Hardware design source files:
• • •
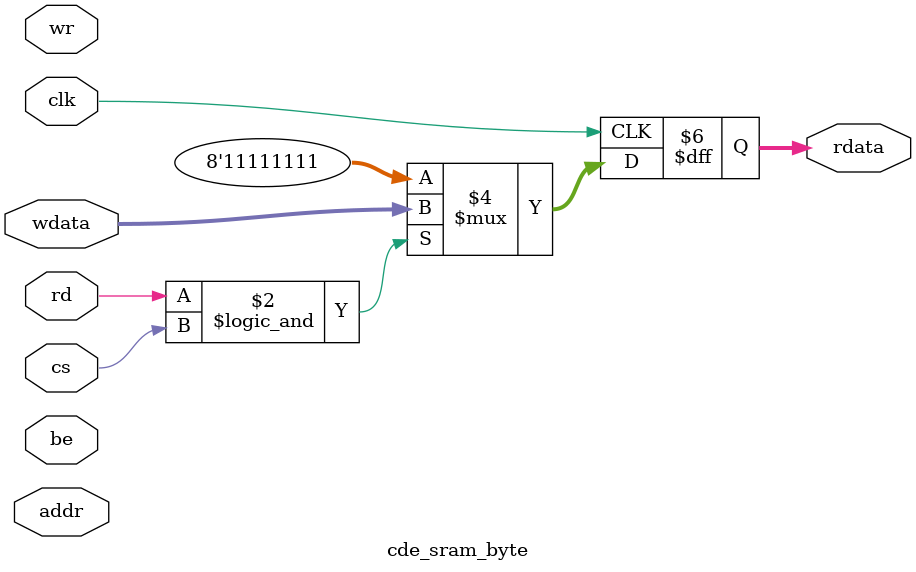
<source format=v>
 module 
  cde_sram_byte 
    #( parameter 
      ADDR=10,
      WORDS=1024,
      WRITETHRU=0
      )
     (
 input wire 		  clk,
 input wire 		  cs,
 input wire 		  be,
 input wire 		  rd,
 input wire 		  wr,
 input wire [ ADDR-1 : 0] addr,
 input wire [ 7 : 0] 	  wdata,
 output reg [ 7 : 0] 	  rdata);
  // Simple loop back for linting and code coverage
  always@(posedge clk)
        if( rd && cs ) rdata             <= wdata;
        else           rdata             <= 8'hff;
  endmodule

</source>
• • •
**EXERCISE**
Reproduce every line from the entries that holds the word "input".

**ANSWER TO THIS EXERCISE**
 input wire 		  clk,
 input wire 		  cs,
 input wire 		  be,
 input wire 		  rd,
 input wire 		  wr,
 input wire [ ADDR-1 : 0] addr,
 input wire [ 7 : 0] 	  wdata,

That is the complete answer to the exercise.